→ DOCUMENT SEGMENT:
-- Opening Marker --

Since fish are the most primitive vertebrates and young or juvenile animals possess underdeveloped immune systems, their resistance to infection relies primarily on nonspecific immune responses. Therefore, the use of yeast β-glucan plays a vital role in improving immunity and disease resistance in such animals.

Selvaraj et al. demonstrated that intraperitoneal injection of soluble yeast β-glucan in carp significantly enhanced both the specific and nonspecific immune responses of the fish. Similarly, Coufie and colleagues used β-glucan as an antibiotic substitute by incorporating it into the daily feed of piglets, broiler chickens, and other livestock, and found that it markedly improved both humoral and cellular immune functions in these animals.

3.3 Application in Health Foods

Because β-glucan possesses high viscosity, strong water retention, and excellent emulsifying stability, it is widely used in the food industry as a thickener, humectant, binder, and emulsifying stabilizer in seasonings, desserts, and other food products. Since β-glucan is resistant to digestion in the human gastrointestinal tract, it can serve as a non-caloric food additive that provides a fat-like texture. According to research by Wang Sen and others, the use of β-glucan as a fat substitute in meat products not only enhances the smoothness and richness of low-fat meats but also improves their texture, hardness, cohesiveness, chewiness, and overall acceptability. Furthermore, β-glucan is non-caloric and rich in dietary fiber, which helps inhibit lipid absorption, promote bile acid excretion, and enhance intestinal motility. Therefore, β-glucan can function both as a dietary fiber supplement and as a high-quality health food additive in the food industry.

-- Closing Marker --

[Collection entries]
-- Opening Marker --

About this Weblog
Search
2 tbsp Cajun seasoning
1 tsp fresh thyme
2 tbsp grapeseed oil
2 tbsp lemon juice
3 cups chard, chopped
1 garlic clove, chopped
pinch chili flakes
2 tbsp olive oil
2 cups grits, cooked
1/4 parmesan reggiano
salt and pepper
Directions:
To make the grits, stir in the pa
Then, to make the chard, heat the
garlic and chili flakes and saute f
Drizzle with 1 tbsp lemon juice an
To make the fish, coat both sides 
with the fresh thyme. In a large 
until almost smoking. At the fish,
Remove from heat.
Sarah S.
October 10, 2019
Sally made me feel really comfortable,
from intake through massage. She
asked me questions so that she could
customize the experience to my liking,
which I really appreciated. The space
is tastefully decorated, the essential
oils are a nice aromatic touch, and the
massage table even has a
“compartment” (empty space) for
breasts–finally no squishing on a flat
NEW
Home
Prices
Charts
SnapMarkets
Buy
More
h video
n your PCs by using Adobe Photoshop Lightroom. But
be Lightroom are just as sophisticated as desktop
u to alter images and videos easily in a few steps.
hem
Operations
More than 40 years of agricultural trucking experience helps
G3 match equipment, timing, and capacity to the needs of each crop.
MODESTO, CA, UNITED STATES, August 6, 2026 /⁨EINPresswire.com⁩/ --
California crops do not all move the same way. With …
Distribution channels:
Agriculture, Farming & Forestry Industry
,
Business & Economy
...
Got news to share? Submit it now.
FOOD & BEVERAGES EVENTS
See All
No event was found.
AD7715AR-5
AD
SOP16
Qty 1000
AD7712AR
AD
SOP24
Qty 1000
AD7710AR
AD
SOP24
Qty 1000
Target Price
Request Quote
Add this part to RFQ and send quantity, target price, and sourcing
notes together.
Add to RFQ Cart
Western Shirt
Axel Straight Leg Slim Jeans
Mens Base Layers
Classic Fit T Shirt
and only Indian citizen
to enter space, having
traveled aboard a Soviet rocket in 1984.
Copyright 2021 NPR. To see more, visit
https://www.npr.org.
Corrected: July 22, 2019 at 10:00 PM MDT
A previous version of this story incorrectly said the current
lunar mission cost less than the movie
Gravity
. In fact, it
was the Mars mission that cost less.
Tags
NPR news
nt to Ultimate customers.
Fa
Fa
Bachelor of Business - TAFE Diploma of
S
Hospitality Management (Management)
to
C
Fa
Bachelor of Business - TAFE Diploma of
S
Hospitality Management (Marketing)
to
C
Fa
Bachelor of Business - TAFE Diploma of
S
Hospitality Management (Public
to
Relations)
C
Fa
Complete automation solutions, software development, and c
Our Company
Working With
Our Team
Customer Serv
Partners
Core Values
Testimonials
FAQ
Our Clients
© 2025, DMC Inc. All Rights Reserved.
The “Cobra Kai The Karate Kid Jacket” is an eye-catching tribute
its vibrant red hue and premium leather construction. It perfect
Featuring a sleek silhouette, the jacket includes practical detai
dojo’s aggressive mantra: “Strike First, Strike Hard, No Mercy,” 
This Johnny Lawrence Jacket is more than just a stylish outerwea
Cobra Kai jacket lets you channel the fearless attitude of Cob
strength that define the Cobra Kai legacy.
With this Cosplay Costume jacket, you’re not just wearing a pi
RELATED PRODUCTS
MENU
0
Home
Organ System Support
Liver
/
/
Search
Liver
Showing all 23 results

-- Closing Marker --

→ PROMPT A: In the passage on β-glucan, why can β-glucan serve as a non-caloric food additive?
→ PROMPT B: Copy from the passage on β-glucan everything from "Since fish are" down to "in these animals.".
→ PROMPT C: Carry on the passage on β-glucan from the point where it stops.
You will not need the collection entries for this work.

→ OUTPUT A: It is resistant to digestion in the human gastrointestinal tract.

→ OUTPUT B:
Since fish are the most primitive vertebrates and young or juvenile animals possess underdeveloped immune systems, their resistance to infection relies primarily on nonspecific immune responses. Therefore, the use of yeast β-glucan plays a vital role in improving immunity and disease resistance in such animals.

Selvaraj et al. demonstrated that intraperitoneal injection of soluble yeast β-glucan in carp significantly enhanced both the specific and nonspecific immune responses of the fish. Similarly, Coufie and colleagues used β-glucan as an antibiotic substitute by incorporating it into the daily feed of piglets, broiler chickens, and other livestock, and found that it markedly improved both humoral and cellular immune functions in these animals.

→ OUTPUT C:
With the continuous improvement of living standards, consumers are paying increasing attention to their health, leading to a growing demand for health products. Yeast β-glucan possesses multiple physiological functions, including enhancing immune activity, exhibiting antitumor effects, and reducing cholesterol and blood lipid levels, with remarkable efficacy. At present, both domestic and international health food industries mainly incorporate β-glucan as a key ingredient aimed at boosting human immunity and lowering blood lipids, and its development trend remains strong.

4. Conclusion

Research on yeast β-glucan began abroad in the 1940s, with considerable progress made in extraction, detection, and structural analysis. In contrast, current studies in China remain largely at the experimental stage. Therefore, existing yeast β-glucan products are still far from meeting domestic and international market demands, indicating substantial commercial potential for further development of yeast β-glucan.

However, the existing separation and purification methods for insoluble β-glucan are limited by low purity, low yield, and severe contamination. In particular, the use of acidic reagents during extraction often causes polysaccharide degradation, thereby reducing the biological activity of β-glucan. Consequently, further research and technological improvements are needed to develop mild and clean separation and purification techniques, expand production capacity, and meet the needs of various industries.

Moreover, β-glucan, as an effective immunopotentiator, has already been widely applied in the prevention and treatment of various infectious diseases caused by pathogens in animals, achieving remarkable results. However, further in-depth and systematic studies on its immunological mechanisms are still needed to enable broader and more extensive applications in the future.

Utilizing discarded brewer’s yeast to extract yeast β-glucan can significantly enhance the economic efficiency of the brewing industry, reduce environmental pollution, and serve as an effective approach to developing a circular economy through the reuse of waste yeast resources.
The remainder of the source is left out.